I primi giorni  di novembre sono dedicati ai defunti, i cimiteri si colorano, quasi tutte le lapidi hanno fiori. Ne ho viste molte completamente abbandonate tutto l’ anno  ricoperte di fiori questa giornate  e in seguito dimenticate di nuovo. Purtroppo la morte non aspetta e non rispetta le feste, come ha detto uno dei miei scrittori preferiti, la vita è come un film meraviglioso rovinato da un finale incomprensibile. Dopo quello di mamma e del mio amico Mirko decisi che non sarei più andato a nessun funerale, soffrivo troppo, andavo da solo in chiesa accendevo le candele dicevo le preghiere. Scelta portata avanti per anni fino a quando incontrai una conoscente mentre suonavano le campane a morto. Le chiesi a chi si riferissero, mi disse il nome e se fossi andato al funerale. Le risposi che avevo smesso di andarci, mi fece notare  che se tutti fossero stati come me non ci sarebbe stato nessuno in chiesa e nemmeno ad accompagnarlo per l’ultima volta al cimitero. La sua risposta mi lasciò basito ed ebbe ragione, da quella volta seppur con sofferenza ripresi ad andarci.
Sogni, funerali, visite al cimitero, amico che lavorava all’obitorio, cosa poteva mancare? Una proposta di lavoro da una ditta che produceva casse da morto e  accessori.

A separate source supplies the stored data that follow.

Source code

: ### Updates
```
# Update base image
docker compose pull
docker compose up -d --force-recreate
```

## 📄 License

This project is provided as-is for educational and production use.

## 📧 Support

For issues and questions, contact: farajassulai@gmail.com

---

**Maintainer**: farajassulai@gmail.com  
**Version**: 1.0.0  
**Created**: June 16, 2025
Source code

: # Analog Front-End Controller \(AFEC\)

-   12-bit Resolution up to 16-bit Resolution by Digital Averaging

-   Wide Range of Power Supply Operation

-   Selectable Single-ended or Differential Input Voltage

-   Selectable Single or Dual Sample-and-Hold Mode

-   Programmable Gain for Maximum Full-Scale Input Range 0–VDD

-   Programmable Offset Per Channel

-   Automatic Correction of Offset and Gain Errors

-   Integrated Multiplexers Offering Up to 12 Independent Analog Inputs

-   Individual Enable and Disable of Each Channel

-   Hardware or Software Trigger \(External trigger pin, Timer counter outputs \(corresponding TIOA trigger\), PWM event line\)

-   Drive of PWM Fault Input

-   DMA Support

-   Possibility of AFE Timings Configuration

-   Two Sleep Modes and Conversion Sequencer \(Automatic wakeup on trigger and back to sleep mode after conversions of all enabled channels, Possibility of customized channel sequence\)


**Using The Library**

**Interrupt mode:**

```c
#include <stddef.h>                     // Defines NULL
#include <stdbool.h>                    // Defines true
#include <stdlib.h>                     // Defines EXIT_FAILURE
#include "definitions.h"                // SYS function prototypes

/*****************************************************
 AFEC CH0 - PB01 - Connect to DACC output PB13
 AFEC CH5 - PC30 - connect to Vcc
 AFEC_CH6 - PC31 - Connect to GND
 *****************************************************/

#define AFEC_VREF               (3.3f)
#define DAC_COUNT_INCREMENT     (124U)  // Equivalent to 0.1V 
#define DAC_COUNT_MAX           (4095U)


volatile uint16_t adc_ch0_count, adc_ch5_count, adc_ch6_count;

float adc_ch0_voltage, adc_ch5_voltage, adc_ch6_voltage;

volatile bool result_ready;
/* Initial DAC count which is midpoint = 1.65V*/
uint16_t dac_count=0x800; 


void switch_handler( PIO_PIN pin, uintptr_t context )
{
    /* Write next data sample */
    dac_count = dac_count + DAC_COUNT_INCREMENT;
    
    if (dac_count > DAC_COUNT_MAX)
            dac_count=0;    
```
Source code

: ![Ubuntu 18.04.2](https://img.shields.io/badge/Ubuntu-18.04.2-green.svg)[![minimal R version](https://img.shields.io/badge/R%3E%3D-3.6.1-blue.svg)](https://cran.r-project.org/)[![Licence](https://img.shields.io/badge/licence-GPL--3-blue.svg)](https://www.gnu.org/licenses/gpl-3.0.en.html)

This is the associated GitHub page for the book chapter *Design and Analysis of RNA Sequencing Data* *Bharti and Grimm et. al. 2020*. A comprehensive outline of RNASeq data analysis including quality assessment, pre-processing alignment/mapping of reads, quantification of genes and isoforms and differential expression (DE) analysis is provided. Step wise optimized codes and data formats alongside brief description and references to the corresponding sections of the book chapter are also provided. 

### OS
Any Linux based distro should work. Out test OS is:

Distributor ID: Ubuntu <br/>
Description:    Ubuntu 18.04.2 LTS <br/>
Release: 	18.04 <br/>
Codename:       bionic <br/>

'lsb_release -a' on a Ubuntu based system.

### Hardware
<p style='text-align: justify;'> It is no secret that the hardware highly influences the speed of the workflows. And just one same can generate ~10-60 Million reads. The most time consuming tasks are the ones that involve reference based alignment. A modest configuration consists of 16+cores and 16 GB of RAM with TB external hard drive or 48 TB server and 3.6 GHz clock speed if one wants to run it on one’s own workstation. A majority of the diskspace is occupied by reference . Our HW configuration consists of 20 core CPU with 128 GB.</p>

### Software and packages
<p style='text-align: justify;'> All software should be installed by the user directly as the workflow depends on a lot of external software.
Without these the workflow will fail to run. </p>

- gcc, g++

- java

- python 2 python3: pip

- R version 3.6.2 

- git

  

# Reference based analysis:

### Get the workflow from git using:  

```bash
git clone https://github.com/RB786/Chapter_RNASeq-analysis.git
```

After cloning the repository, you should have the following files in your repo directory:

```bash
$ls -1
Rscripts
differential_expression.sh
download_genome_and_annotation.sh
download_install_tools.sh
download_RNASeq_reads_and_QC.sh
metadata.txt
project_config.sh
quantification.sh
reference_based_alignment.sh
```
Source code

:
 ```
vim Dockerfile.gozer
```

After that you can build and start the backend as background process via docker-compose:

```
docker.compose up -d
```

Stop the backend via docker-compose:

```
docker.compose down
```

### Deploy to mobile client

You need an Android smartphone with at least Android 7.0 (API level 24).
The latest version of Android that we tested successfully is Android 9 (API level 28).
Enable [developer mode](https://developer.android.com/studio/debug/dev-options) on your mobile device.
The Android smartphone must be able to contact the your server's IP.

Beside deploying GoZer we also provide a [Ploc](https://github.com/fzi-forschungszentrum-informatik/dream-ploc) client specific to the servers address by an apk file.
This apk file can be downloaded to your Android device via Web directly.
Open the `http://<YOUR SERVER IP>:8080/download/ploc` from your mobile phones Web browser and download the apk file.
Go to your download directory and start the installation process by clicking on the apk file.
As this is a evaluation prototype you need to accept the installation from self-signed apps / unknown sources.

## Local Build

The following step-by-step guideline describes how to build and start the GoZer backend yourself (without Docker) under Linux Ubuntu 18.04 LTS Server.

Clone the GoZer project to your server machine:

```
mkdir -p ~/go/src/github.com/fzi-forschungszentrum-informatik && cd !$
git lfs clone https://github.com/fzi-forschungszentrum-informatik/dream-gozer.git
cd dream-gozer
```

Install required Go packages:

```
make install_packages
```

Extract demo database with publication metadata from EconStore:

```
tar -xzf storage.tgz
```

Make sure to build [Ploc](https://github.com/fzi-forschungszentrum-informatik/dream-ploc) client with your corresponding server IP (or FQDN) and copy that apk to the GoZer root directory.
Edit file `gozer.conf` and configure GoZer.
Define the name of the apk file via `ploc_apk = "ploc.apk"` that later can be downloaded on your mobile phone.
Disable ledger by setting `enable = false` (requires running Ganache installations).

Incuriosito andai  al colloquio, erano  organizzati, preparati, ottima offerta di prodotti di buona qualità . Avevano  di tutto e di più per soddisfare qualsiasi esigenza, volevano che diventassi responsabile di tutto il nord Italia, oltre ai prodotti e le proposte, ad attirare la mia attenzione furono i gadget. Penne, portachiavi con la cassa in miniatura, biglietto da visita con la croce, portaoggetti a forma di cassa  e molto altro. Declinai l’offerta ma dissi agli amici di avere accettato e raccontai loro un sacco di menzogne a proposito di quello che mi avevano offerto. La macchina aziendale sarebbe stata  la stessa che usavano per i funerali con la cassa,  i fiori finti  e i lumini ai quattro angoli accesi, avrei avuto a disposizione l’ufficio con la scrivania a forma di cassa, la divisa nera con la cravatta viola e lo stemma sul taschino. Quando mi mandarono a quel paese scoppiai a ridere e non riuscii più a mentire.
Chiudo questo  racconto con una frase del Vangelo: state all’erta perché non conoscete né il giorno né l’ora.